Nothing wears you out in the way that long international air travel does. It's odd. You are sitting, your mind being the only part getting exercise, yet you lose all energy. You're not storing it anywhere, it is just being sucked into the altitudes. I thought that I would just get more and more excited as I got closer to my destination, but the mounting excitement surfaced as lethargy and a sour disposition. What a way to start a trip.
To top off the foul mood, landing at Charles de Gaulle airport was not what I was hoping for. For some reason or another, I imagined landing, well, at the Louvre...not in a cement wasteland. The bullets falling from the sky added to my dreariness. French hail is an experience, rivaled only by Texas hail, I'm sure. Either way, I was in France, and once I heard nothing but French all around me, and saw nothing but Dior ads, and saw people eating croissants...I forgot that I'd been awake for 28 hours.
The train into Paris seemed to take forever. It was crowded with wet people, hot because it was July and smelled bad...because a large percentage of the train's population had never heard of Old Spice or Secret... 'Nuff said?
...But then, I exited the train at Grands Boulevards and the sun came out. There were birds chirping, cafe attendants drying off the wet tables, steam rising from the streets. It was perfect. I dropped my luggage off at my hotel in Montmartre and went exploring.

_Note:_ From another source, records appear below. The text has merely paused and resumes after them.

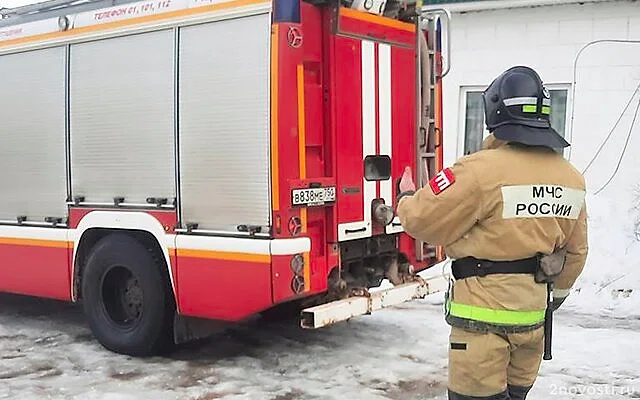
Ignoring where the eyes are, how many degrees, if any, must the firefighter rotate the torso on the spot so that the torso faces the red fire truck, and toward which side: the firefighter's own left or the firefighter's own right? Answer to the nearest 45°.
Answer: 0° — they already face it

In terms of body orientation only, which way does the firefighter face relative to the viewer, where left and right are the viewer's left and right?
facing away from the viewer and to the left of the viewer

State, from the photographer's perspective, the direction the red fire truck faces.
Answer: facing away from the viewer and to the left of the viewer

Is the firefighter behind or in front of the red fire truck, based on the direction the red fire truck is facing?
behind
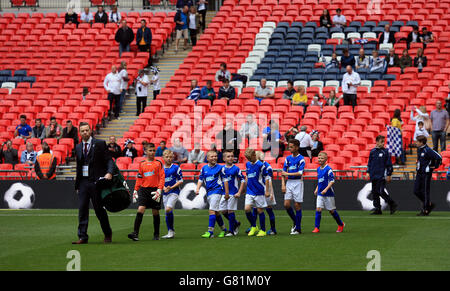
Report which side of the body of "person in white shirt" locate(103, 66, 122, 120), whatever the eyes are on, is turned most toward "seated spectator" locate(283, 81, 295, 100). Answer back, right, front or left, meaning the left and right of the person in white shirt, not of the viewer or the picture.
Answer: left

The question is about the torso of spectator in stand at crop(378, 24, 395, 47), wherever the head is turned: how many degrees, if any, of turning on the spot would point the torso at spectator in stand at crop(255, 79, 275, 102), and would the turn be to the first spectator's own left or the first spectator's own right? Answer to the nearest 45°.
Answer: approximately 45° to the first spectator's own right

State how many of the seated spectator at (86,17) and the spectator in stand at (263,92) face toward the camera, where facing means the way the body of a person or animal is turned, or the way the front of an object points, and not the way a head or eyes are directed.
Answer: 2

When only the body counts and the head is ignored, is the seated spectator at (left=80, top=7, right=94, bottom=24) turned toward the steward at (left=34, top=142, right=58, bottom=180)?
yes

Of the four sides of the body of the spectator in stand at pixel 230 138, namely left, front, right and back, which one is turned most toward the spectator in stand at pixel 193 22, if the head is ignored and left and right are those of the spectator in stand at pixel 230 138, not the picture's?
back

Having friends already in Paris made the first day feel like I was still home. We picked up right where we left off, but this time it was with a few bottles of wine and Paris all around us.
I was told that we were heading to a place called Pont des Arts. I had no clue what it was, except that it would no doubt be a bridge. It was Bastille Day, so there were already a lot of people out and about, both tourists and Parisians, but when we got to the pont, it was a different world. The Pont des Arts is a wooden foot bridge crossing the Seine, just down river of the Ile de la Cité and Pont Nuef. Although it is a thoroughfare, it's also the most prime picnicking locale in all of Paris...and the Parisians know it. The view from the bridge is spectacular, but the camaraderie is even better.

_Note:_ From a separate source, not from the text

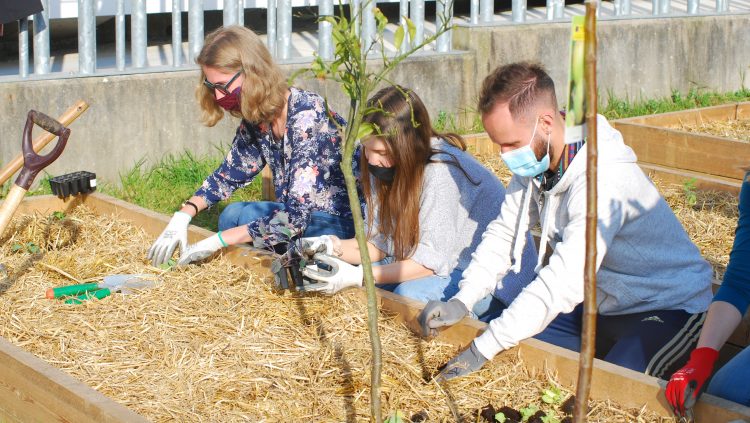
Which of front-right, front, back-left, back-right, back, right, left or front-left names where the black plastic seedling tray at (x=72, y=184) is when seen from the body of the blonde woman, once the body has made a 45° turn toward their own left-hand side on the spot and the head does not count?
back-right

Before heading to France, I was told by all too many people "oh, the French don't like Americans. Have fun with that." My first evening on the Pont des Arts disproved this often-told lie. We sat with our bottles of wine, our cheeses and baguettes, and me with my watercolors, and soaked in the people around us. Our neighbors all made such strong efforts to welcome us in English. We shared wine with complete strangers. One man gave us lessons on how to pick a good bottle of French wine. He defined the different regions and then explained what you'll get with vin de table vs Appellation d'Origine Contrôlée. He told us about what it's actually like to get to live in Paris... for real.
This was only my first night in the city of lights. What a way to set the stage for the amazing adventures to come.